Center for Genetic Medicine Research, Children's National Hospital, Washington, DC 20010, USA.
Genes (Basel). 2023 Sep 26;14(10):1868. doi: 10.3390/genes14101868.
The recommended practice for individuals suspected of a genetic etiology for disorders including unexplained developmental delay/intellectual disability (DD/ID), autism spectrum disorders (ASD), and multiple congenital anomalies (MCA) involves a genetic testing workflow including chromosomal microarray (CMA), Fragile-X testing, karyotype analysis, and/or sequencing-based gene panels. Since genomic imbalances are often found to be causative, CMA is recommended as first tier testing for many indications. Optical genome mapping (OGM) is an emerging next generation cytogenomic technique that can detect not only copy number variants (CNVs), triploidy and absence of heterozygosity (AOH) like CMA, but can also define the location of duplications, and detect other structural variants (SVs), including balanced rearrangements and repeat expansions/contractions.
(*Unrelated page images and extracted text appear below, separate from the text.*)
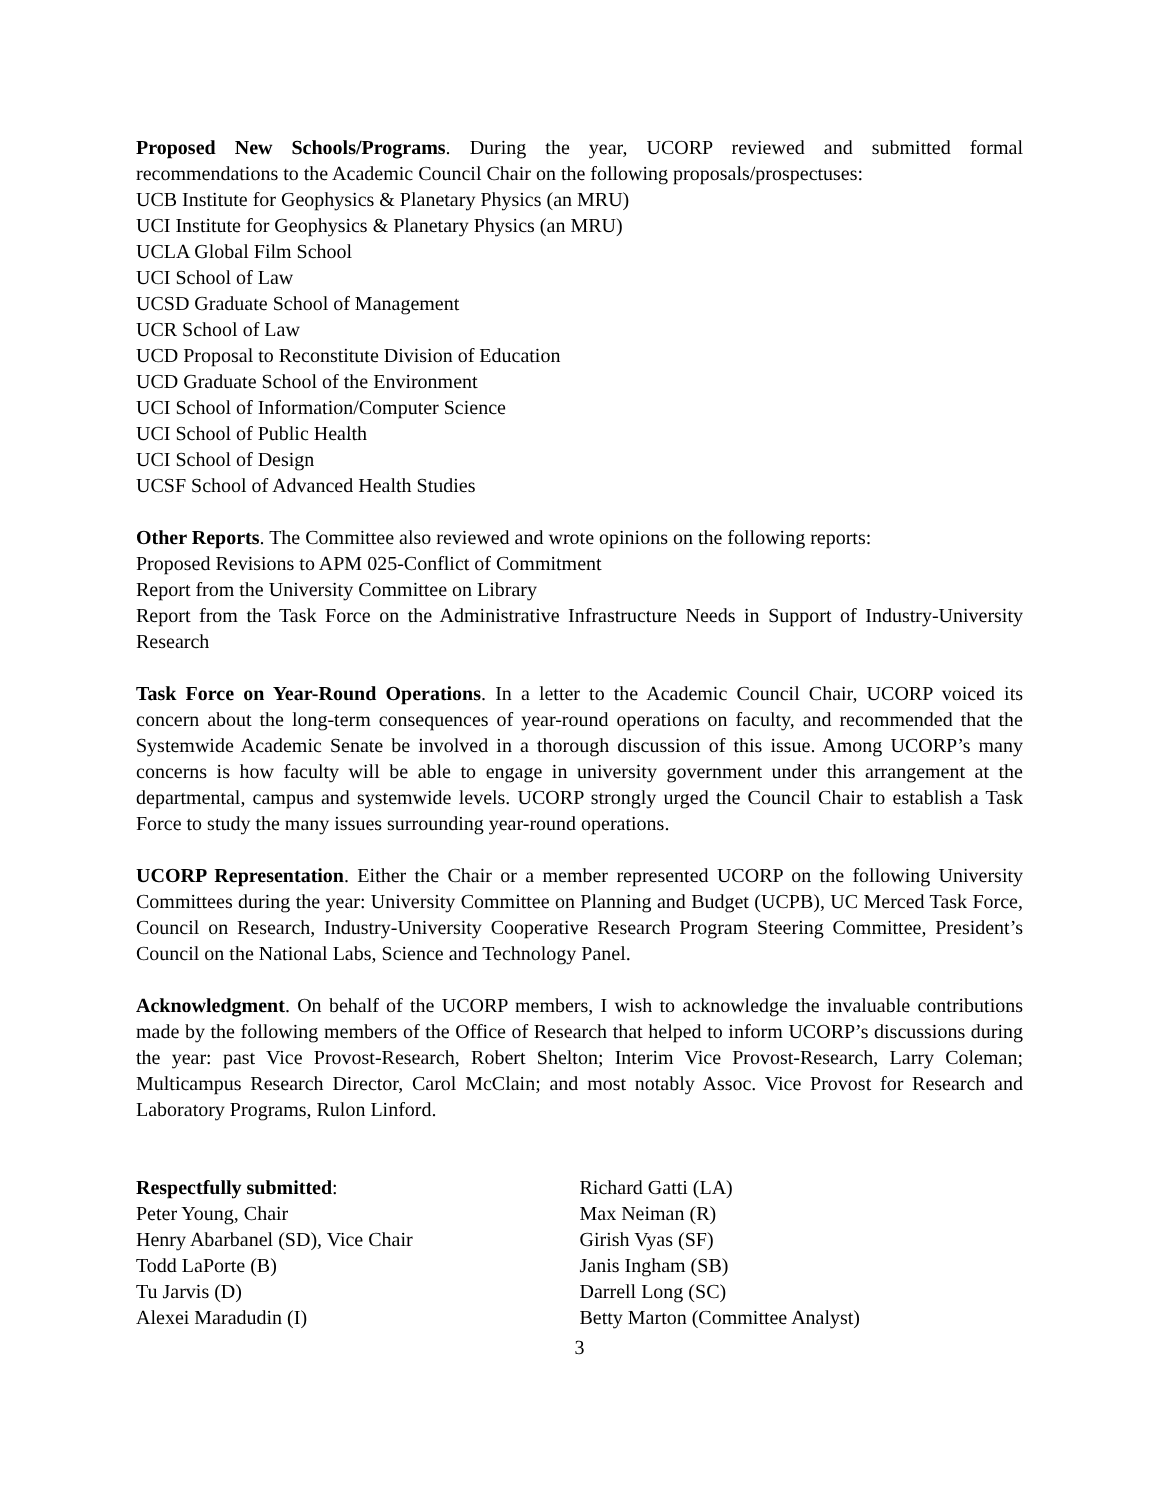Proposed New Schools/Programs. During the year, UCORP reviewed and submitted formal recommendations to the Academic Council Chair on the following proposals/prospectuses:
UCB Institute for Geophysics & Planetary Physics (an MRU)
UCI Institute for Geophysics & Planetary Physics (an MRU)
UCLA Global Film School
UCI School of Law
UCSD Graduate School of Management
UCR School of Law
UCD Proposal to Reconstitute Division of Education
UCD Graduate School of the Environment
UCI School of Information/Computer Science
UCI School of Public Health
UCI School of Design
UCSF School of Advanced Health Studies
Other Reports. The Committee also reviewed and wrote opinions on the following reports:
Proposed Revisions to APM 025-Conflict of Commitment
Report from the University Committee on Library
Report from the Task Force on the Administrative Infrastructure Needs in Support of Industry-University Research
Task Force on Year-Round Operations. In a letter to the Academic Council Chair, UCORP voiced its concern about the long-term consequences of year-round operations on faculty, and recommended that the Systemwide Academic Senate be involved in a thorough discussion of this issue. Among UCORP’s many concerns is how faculty will be able to engage in university government under this arrangement at the departmental, campus and systemwide levels. UCORP strongly urged the Council Chair to establish a Task Force to study the many issues surrounding year-round operations.
UCORP Representation. Either the Chair or a member represented UCORP on the following University Committees during the year: University Committee on Planning and Budget (UCPB), UC Merced Task Force, Council on Research, Industry-University Cooperative Research Program Steering Committee, President’s Council on the National Labs, Science and Technology Panel.
Acknowledgment. On behalf of the UCORP members, I wish to acknowledge the invaluable contributions made by the following members of the Office of Research that helped to inform UCORP’s discussions during the year: past Vice Provost-Research, Robert Shelton; Interim Vice Provost-Research, Larry Coleman; Multicampus Research Director, Carol McClain; and most notably Assoc. Vice Provost for Research and Laboratory Programs, Rulon Linford.
Respectfully submitted:
Peter Young, Chair
Henry Abarbanel (SD), Vice Chair
Todd LaPorte (B)
Tu Jarvis (D)
Alexei Maradudin (I)
Richard Gatti (LA)
Max Neiman (R)
Girish Vyas (SF)
Janis Ingham (SB)
Darrell Long (SC)
Betty Marton (Committee Analyst)
3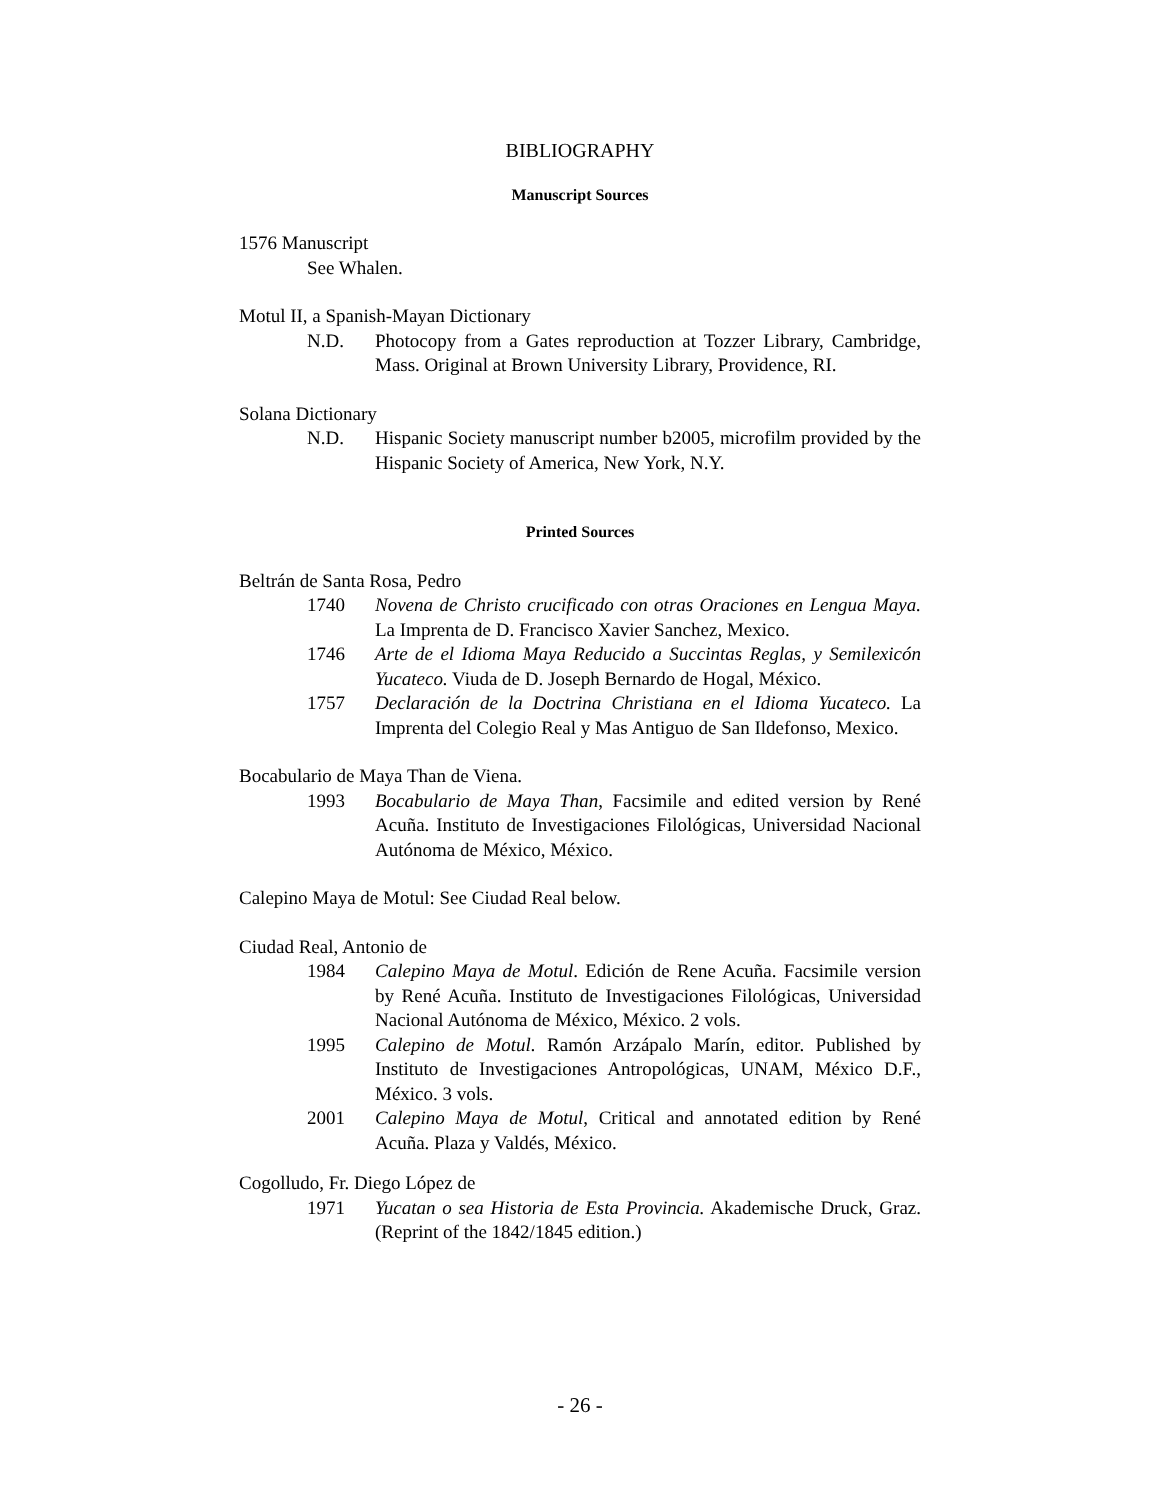BIBLIOGRAPHY
Manuscript Sources
1576 Manuscript
See Whalen.
Motul II, a Spanish-Mayan Dictionary
N.D. Photocopy from a Gates reproduction at Tozzer Library, Cambridge, Mass. Original at Brown University Library, Providence, RI.
Solana Dictionary
N.D. Hispanic Society manuscript number b2005, microfilm provided by the Hispanic Society of America, New York, N.Y.
Printed Sources
Beltrán de Santa Rosa, Pedro
1740 Novena de Christo crucificado con otras Oraciones en Lengua Maya. La Imprenta de D. Francisco Xavier Sanchez, Mexico.
1746 Arte de el Idioma Maya Reducido a Succintas Reglas, y Semilexicón Yucateco. Viuda de D. Joseph Bernardo de Hogal, México.
1757 Declaración de la Doctrina Christiana en el Idioma Yucateco. La Imprenta del Colegio Real y Mas Antiguo de San Ildefonso, Mexico.
Bocabulario de Maya Than de Viena.
1993 Bocabulario de Maya Than, Facsimile and edited version by René Acuña. Instituto de Investigaciones Filológicas, Universidad Nacional Autónoma de México, México.
Calepino Maya de Motul: See Ciudad Real below.
Ciudad Real, Antonio de
1984 Calepino Maya de Motul. Edición de Rene Acuña. Facsimile version by René Acuña. Instituto de Investigaciones Filológicas, Universidad Nacional Autónoma de México, México. 2 vols.
1995 Calepino de Motul. Ramón Arzápalo Marín, editor. Published by Instituto de Investigaciones Antropológicas, UNAM, México D.F., México. 3 vols.
2001 Calepino Maya de Motul, Critical and annotated edition by René Acuña. Plaza y Valdés, México.
Cogolludo, Fr. Diego López de
1971 Yucatan o sea Historia de Esta Provincia. Akademische Druck, Graz. (Reprint of the 1842/1845 edition.)
- 26 -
This study compares OGM to CMA for clinically reported genomic variants, some of these samples also have structural characterization by fluorescence in situ hybridization (FISH). OGM was performed on IRB approved, de-identified specimens from 55 individuals with genomic abnormalities previously identified by CMA (61 clinically reported abnormalities). SVs identified by OGM were filtered by a control database to remove polymorphic variants and against an established gene list to prioritize clinically relevant findings before comparing with CMA and FISH results. OGM results showed 100% concordance with CMA findings for pathogenic variants and 98% concordant for all pathogenic/likely pathogenic/variants of uncertain significance (VUS), while also providing additional insight into the genomic structure of abnormalities that CMA was unable to provide. OGM demonstrates equivalent performance to CMA for CNV and AOH detection, enhanced by its ability to determine the structure of the genome. This work adds to an increasing body of evidence on the analytical validity and ability to detect clinically relevant abnormalities identified by CMA. Moreover, OGM identifies translocations, structures of duplications and complex CNVs intractable by CMA, yielding additional clinical utility.
对于疑似遗传病因引起的疾病(包括原因不明的发育迟缓/智力障碍(DD/ID)、自闭症谱系障碍(ASD)和多发先天畸形(MCA))的个体,建议采用包括染色体微阵列(CMA)、脆性 X 检测、核型分析和/或基于测序的基因面板在内的基因检测工作流程。由于基因组失衡通常被认为是致病原因,因此 CMA 被推荐作为许多适应证的一线检测方法。光学基因组图谱(OGM)是一种新兴的下一代细胞基因组技术,不仅可以检测到拷贝数变异(CNVs)、三倍体和杂合性缺失(AOH),如 CMA 所示,还可以确定重复序列的位置,并检测其他结构变异(SVs),包括平衡重排和重复扩展/收缩。本研究将 OGM 与 CMA 进行比较,以评估其对临床报告的基因组变异的检测能力,其中一些样本还通过荧光原位杂交(FISH)进行了结构特征分析。OGM 是在经过 IRB 批准、去识别的 55 个个体的标本上进行的,这些个体的基因组异常先前已通过 CMA 确定(61 个临床报告异常)。通过对照数据库过滤由 OGM 识别的 SVs,以去除多态性变异,并根据既定基因列表对具有临床相关性的发现进行优先级排序,然后与 CMA 和 FISH 结果进行比较。OGM 结果与 CMA 对致病性变异的检测结果完全一致,对所有致病性/可能致病性/意义不明的变异(VUS)的检测结果也有 98%的一致性,同时还提供了对 CMA 无法提供的异常基因组结构的更多了解。OGM 在检测 CNV 和 AOH 方面与 CMA 具有等效性能,其能够确定基因组结构的能力使其性能得到增强。这项工作增加了越来越多的关于分析有效性和检测 CMA 确定的临床相关异常能力的证据。此外,OGM 可识别 CMA 难以检测的易位、重复结构和复杂的 CNVs,从而提供额外的临床应用。